I’ve learned to pretty much ignore him.

Doesn’t work.

But still.

“And then he split his pants!” he said, finishing his latest ditty, laughing so hard that he was crying.

And then he noticed I wasn’t laughing so hard that I was crying.

Or at all.

“What’s wrong?” he asked.

“I’m sick,” I said.

“You’re not sick.”

“I am so,” I said. “Why can’t I be sick?”

“I was sick,” he said, out of nowhere.

“That summer in Puerto Rico.”

“Puerto Rico?”

“If I never tell you anything else, remember this,” he said. “Don’t ever drink Puerto Rican rum.”

“Um.

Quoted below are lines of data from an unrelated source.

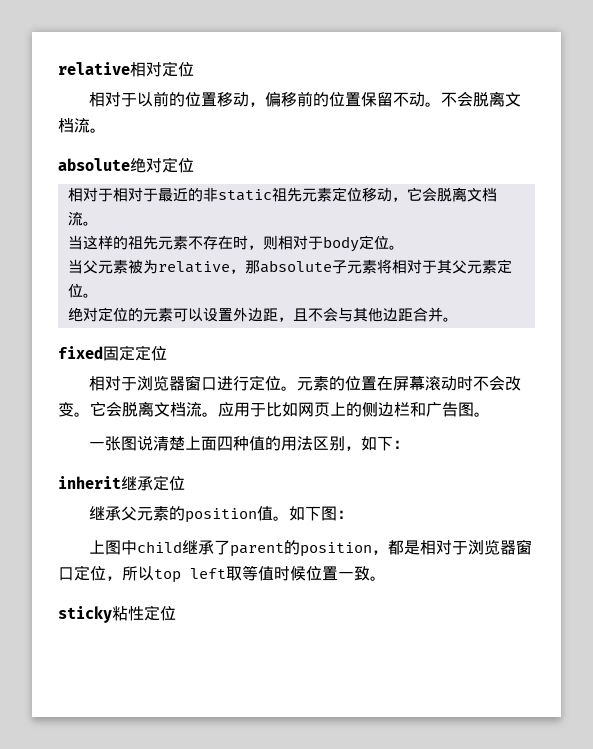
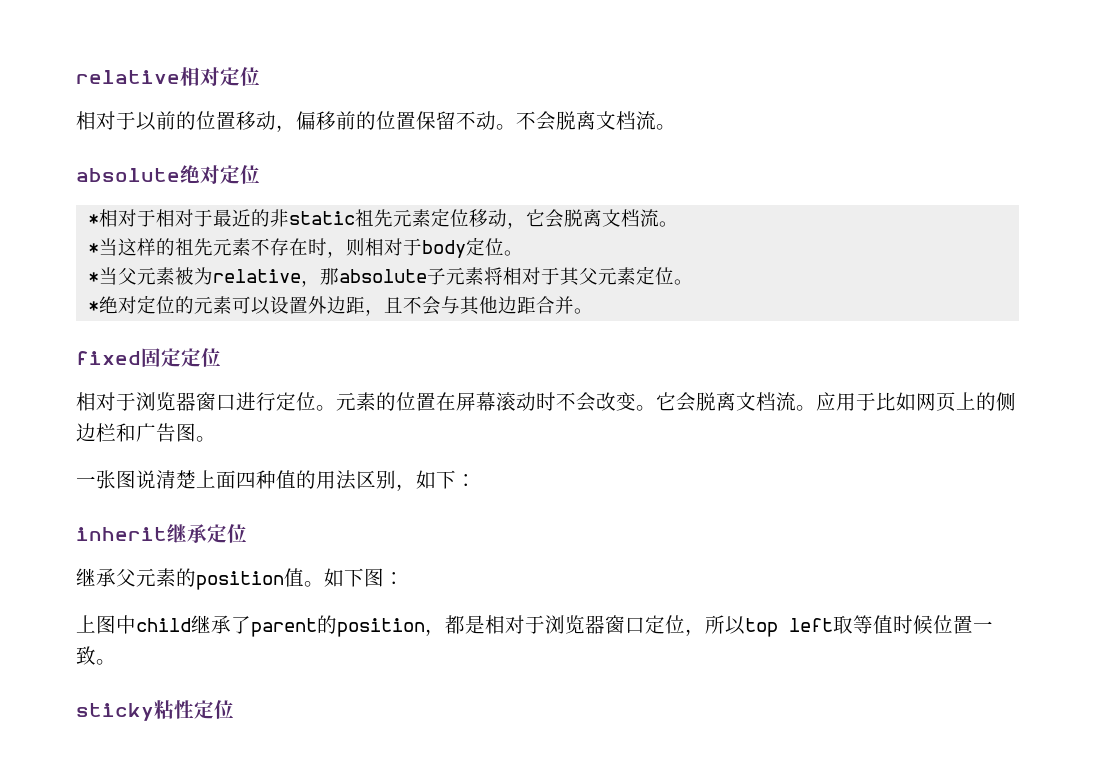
(194, 165) none -> [87,214,99,225] *
(98, 223) none -> [87,243,99,254] *
(404, 247) none -> [87,272,99,283] *
(98, 295) none -> [87,301,99,312] *

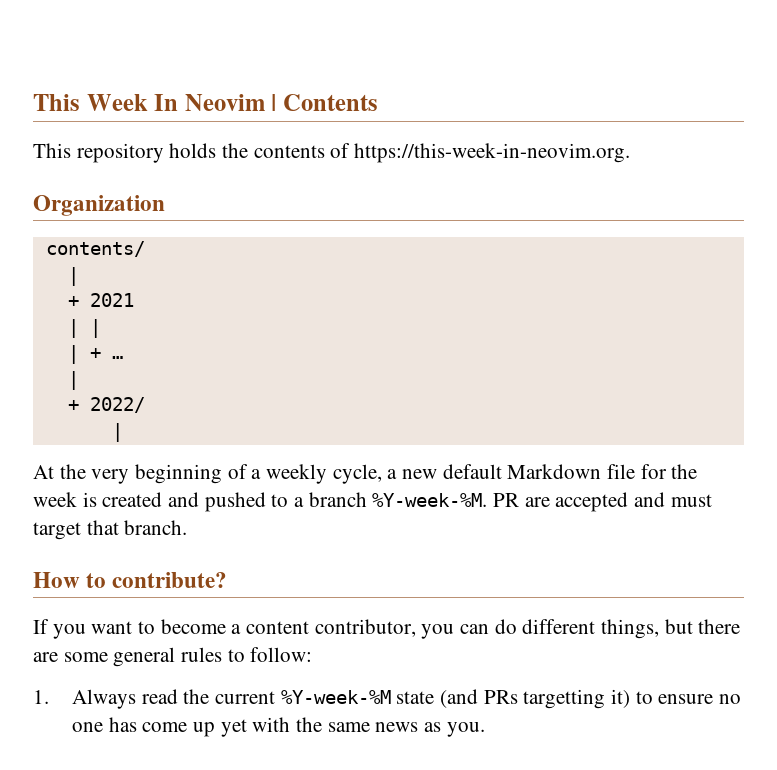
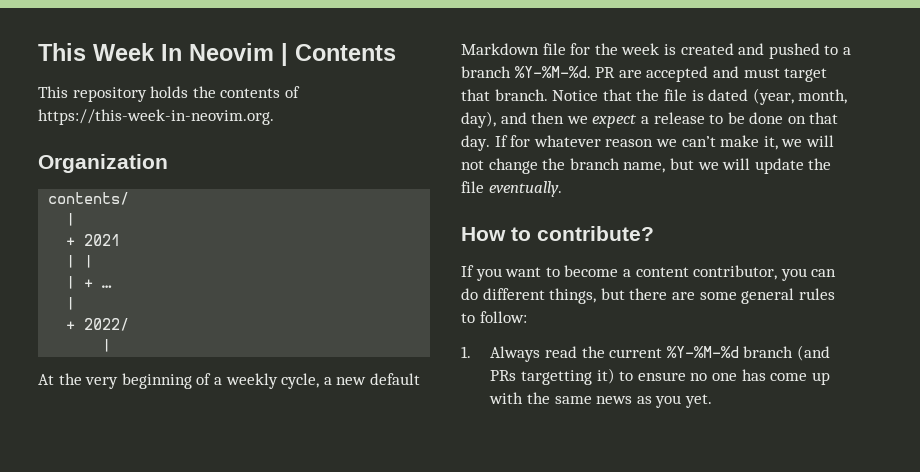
[372,493,488,507] %Y-week-%M. -> [514,66,591,78] %Y-%M-%d.
(188, 527) none -> [552,88,848,105] [461,111,839,128] [461,135,834,151] [461,158,832,174] [461,181,562,197] Notice that the file is dated (year, month, day), and then we expect a release to be done on that day. If for whatever reason we can’t make it, we will not change the branch name, but we will update the file eventually.
[280,690,435,704] %Y-week-%M state -> [666,346,794,358] %Y-%M-%d branch
[220,719,247,737] yet -> (830, 378) none
[446,722,485,737] you. -> [655,394,713,408] you yet.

OK,” I said.

“Made me sicker than a dog.”

“OK. Note to self.”

There was a pause.”

“Puerto Rican women,” he said, cryptically.

Waiting for me to fall for it.

I resisted.

It came anyway.

“Prettiest women in the world,” he said, finishing whatever it was that he was trying to say.

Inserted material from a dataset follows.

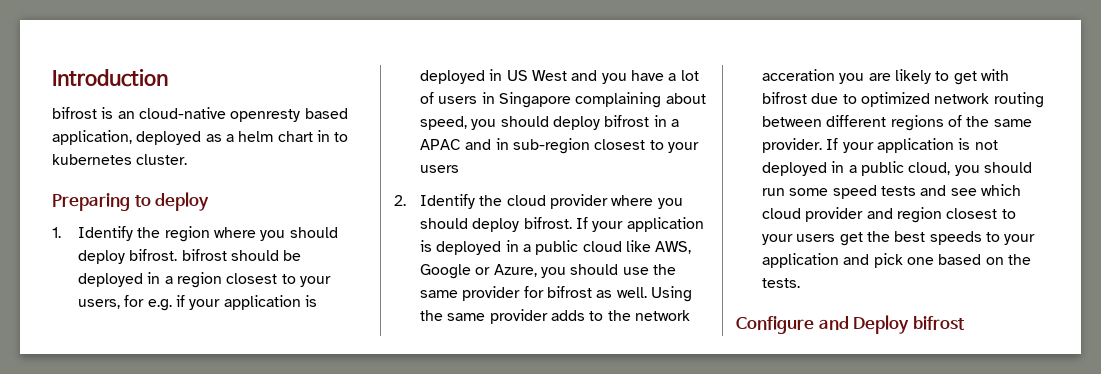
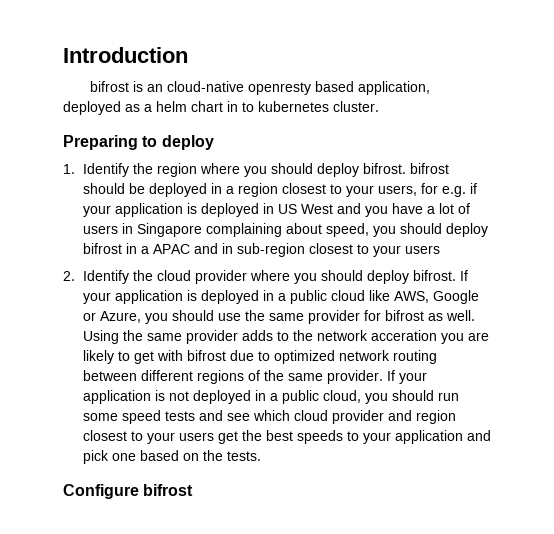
[818,315,910,334] and Deploy -> (139, 491) none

“Puerto Rican women. Filipino women. I don’t know. It’s close. Maybe Guam.”

“Guam?”

“You ever been there?”

“No,” I said. “How did we get to talking about Guam? I thought we were talking about …”

“Rum,” he said. “Puerto Rican rum. Made me sicker than a dog.”

“No. We were talking about … Hmmm. What were we talking about?”

I was at a loss.

“Know why I drank all that rum?” Ralphus asked me.

Hooking and reeling and one-upping all at once.

“You’re going to tell me anyway,” I said.

Defeated.

I was hanging there, waiting for the answer.

Why had Ralphus drank up a gallon of Puerto Rican rum?

Why? Why?

For the love of God. Why?

“Puerto Rican women,” he said. “Have you been listening at all?”

“No. I’m sick,” I said, remembering what it was that started all this.

The talk about foreign women and foreign rum and bowling and whatever else it was Ralphus wanted to tell me and I didn’t want to hear.

It was my aches and pains.

My flu.

“You’ve got me confused with somebody who cares, brother,” Ralphus said, one-upping me for the last time.